Recently, our publisher surveyed a sample of JIN readers and provided data on our readers' work lives. Infusion nurses take on many roles, in many healthcare practice settings: as clinicians, educators, managers, and administrators working in hospital and acute care facilities, homecare, infusion centers, long-term care facilities, hospices, physician's offices, and industry.


We learned that JIN readers are thoroughly engaged in their work. They embrace new technology; evaluate and select products for themselves and their institutions; and adhere to the basic principles of infusion care, including aseptic technique. JIN readers continually work to educate themselves, their colleagues, and their patients, often using JIN as an educational resource.


JIN readers also continue to develop professionally by keeping up with the latest science of the infusion specialty-extremely important for nurses-by attending INS local and national meetings, reading and discussing JIN articles with colleagues, and using INS products. Many JIN readers serve as peer reviewers on the Journal of Infusion Nursing Editorial Review Board; others contribute to the specialty by writing articles.
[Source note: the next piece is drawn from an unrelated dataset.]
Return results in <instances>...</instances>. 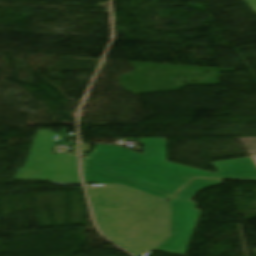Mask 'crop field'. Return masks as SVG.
<instances>
[{"label":"crop field","instance_id":"crop-field-1","mask_svg":"<svg viewBox=\"0 0 256 256\" xmlns=\"http://www.w3.org/2000/svg\"><path fill=\"white\" fill-rule=\"evenodd\" d=\"M144 154L119 146L96 145L88 158L82 160L85 183L119 184L142 193L169 199L170 236L154 250L184 255L199 210L190 201L193 194L220 184V180L196 179L174 197L192 177L256 180V166L250 160L215 162L214 174L165 162L164 138L140 139Z\"/></svg>","mask_w":256,"mask_h":256},{"label":"crop field","instance_id":"crop-field-3","mask_svg":"<svg viewBox=\"0 0 256 256\" xmlns=\"http://www.w3.org/2000/svg\"><path fill=\"white\" fill-rule=\"evenodd\" d=\"M252 157H253V159L255 160V162H256V155H252Z\"/></svg>","mask_w":256,"mask_h":256},{"label":"crop field","instance_id":"crop-field-2","mask_svg":"<svg viewBox=\"0 0 256 256\" xmlns=\"http://www.w3.org/2000/svg\"><path fill=\"white\" fill-rule=\"evenodd\" d=\"M57 136L50 131H38L33 140L29 158L14 179L81 184L78 177L77 158L51 153Z\"/></svg>","mask_w":256,"mask_h":256}]
</instances>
The survey demonstrated that JIN readers are proactive, often sharing copies of the Journal with colleagues. Many issues are also kept on hand for future reference. In the last year, 90% of you have taken at least one action as a result of reading articles or columns; more than half used information for patient education.


As we look to the future of the Journal of Infusion Nursing and how we can contribute, consider thinking about the trends we see and project in our specialty, then take an active role: promote best practice and patient safety; pass along knowledge from the Journal to others; and share expertise by submitting a manuscript or reviewing a submission.


I want to extend my thanks to our readers, authors, reviewers, and publisher for being integral parts of our 30 years of publication excellence. I look forward to a bright future of INS' flagship publication as we share in print our collective thoughts, always keeping quality patient care in mind.